_SHORT TASK A_
Swap "bounding box" for "enclosing rectangle" in the rows starting at the first row and ending at the row containing "List each element's", and give those rows back with nothing else changed.

_SELECTED PASSAGE_
======

Shree Renuka Sugars’s Lean Period is Only Temporary
Shree Renuka Sugars’s Lean Period is Only Temporary | Source

Shree Renuka Sugars’s Lean Period is Only Temporary


Slipping into red for the first time

Shree Renuka Sugars has slipped into red for the quarter ended 30.09.11. Revenue has also dropped. The shares of Shree Renuka Sugars are being traded in the Indian stock markets at Rs.26.55 now (BSE 06.01.12). The shares of the company are available in both NSE and BSE. But the volumes of trading are heavy at around 19 lakh shares. The share price has been reduced to one third of what it was a year back. Investors have burnt not only their fingers but their hands also. There is a saying that misfortune never comes singularly. This seems to be truer with respect to Shree Renuka Sugars. The company is forced to face many adverse factors like adverse government decisions, inclement weather, faltering economic growth, weakening of Indian Rupee against the dollar and a red balance sheet.

Brazil subsidiaries fail due to frost and dry weather

Shree Renuka Sugars experienced its first ever loss since its listing in Q2. The company experienced a foreign exchange loss of Rs.570 crore during Q2. Mainly it was due to the company’s subsidiaries in Brazil which have a debt of $485 million plus trade advances amounting to $117 million. Even if we set aside the foreign exchange losses, the company still sustained losses because of its operational problems. The company’s subsidiary in Brazil called Renuka Do Brasil suffered due to dry weather and frost in Sao Paulo which resulted in reduced yields of sugarcane. It seems to be a mistake on the part of Shree Renuka Sugars to acquire two units in Brazil. This has affected the company’s balance sheet very much. Its debt equity ratio has also gone up from 2.75 to 4.12. Interest expenses have also multiplied by three times.

Indian operations affected due to increase in cane sugar price

Its Indian operations are also not smooth. The Uttar Pradesh Government has raised the price of sugarcane to be paid by the sugar mills with an eye on the farmers’ votes in the coming Assembly elections. Politics has played a spoilsport for many sugar companies in the state. The government of India’s decision to permit exports of one million tonnes of sugar has increased the domestic sugar prices but has depressed the international price of sugar. As the crushing season is about to start, the additional sugar will depress the domestic price also. In order to reduce its high debt, Shree Renuka Sugars is planning to sell its co-generation unit in Brazil. Narendra Murkumbi is the Managing Director of Shree Renuka Sugars.

======

_DATASET RECORDS_
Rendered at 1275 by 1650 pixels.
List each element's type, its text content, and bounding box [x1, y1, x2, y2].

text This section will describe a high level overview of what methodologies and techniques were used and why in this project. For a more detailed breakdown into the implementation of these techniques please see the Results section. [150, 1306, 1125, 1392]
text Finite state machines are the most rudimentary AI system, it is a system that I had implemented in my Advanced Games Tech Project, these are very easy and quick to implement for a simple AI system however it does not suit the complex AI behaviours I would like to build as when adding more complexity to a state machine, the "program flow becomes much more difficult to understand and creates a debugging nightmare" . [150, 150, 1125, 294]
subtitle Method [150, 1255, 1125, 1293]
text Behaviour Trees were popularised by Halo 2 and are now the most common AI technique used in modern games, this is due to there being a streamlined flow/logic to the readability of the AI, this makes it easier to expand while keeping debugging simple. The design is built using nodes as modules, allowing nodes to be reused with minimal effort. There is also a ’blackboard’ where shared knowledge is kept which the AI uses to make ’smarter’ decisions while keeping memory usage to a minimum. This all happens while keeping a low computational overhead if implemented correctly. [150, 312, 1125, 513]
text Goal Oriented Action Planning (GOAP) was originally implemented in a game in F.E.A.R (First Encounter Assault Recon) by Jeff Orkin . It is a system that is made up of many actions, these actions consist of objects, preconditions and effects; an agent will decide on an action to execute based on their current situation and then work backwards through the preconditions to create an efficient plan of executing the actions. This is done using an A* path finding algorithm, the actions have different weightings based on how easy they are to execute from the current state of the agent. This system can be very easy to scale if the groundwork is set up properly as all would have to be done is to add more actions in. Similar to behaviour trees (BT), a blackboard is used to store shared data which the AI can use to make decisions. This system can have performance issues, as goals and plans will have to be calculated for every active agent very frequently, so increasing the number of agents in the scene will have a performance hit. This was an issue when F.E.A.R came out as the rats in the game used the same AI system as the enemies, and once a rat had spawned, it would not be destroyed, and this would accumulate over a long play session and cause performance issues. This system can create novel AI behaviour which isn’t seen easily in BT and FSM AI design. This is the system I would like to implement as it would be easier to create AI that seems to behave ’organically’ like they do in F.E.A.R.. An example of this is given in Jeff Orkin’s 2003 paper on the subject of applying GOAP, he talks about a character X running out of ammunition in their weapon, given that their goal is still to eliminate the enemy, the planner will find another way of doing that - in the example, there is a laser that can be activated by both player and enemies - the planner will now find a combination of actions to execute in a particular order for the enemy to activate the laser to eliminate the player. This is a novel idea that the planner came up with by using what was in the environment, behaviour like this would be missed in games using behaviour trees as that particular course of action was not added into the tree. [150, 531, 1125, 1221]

======

_SHORT TASK B_
What adverse factors does the piece on Shree Renuka Sugars say the company is forced to face?

_EXPECTED ANSWER A_
Rendered at 1275 by 1650 pixels.
List each element's type, its text content, and enclosing rectangle [x1, y1, x2, y2].

_EXPECTED ANSWER B_
- Adverse government decisions
- Inclement weather
- Faltering economic growth
- Weakening of the Indian Rupee against the dollar
- A red balance sheet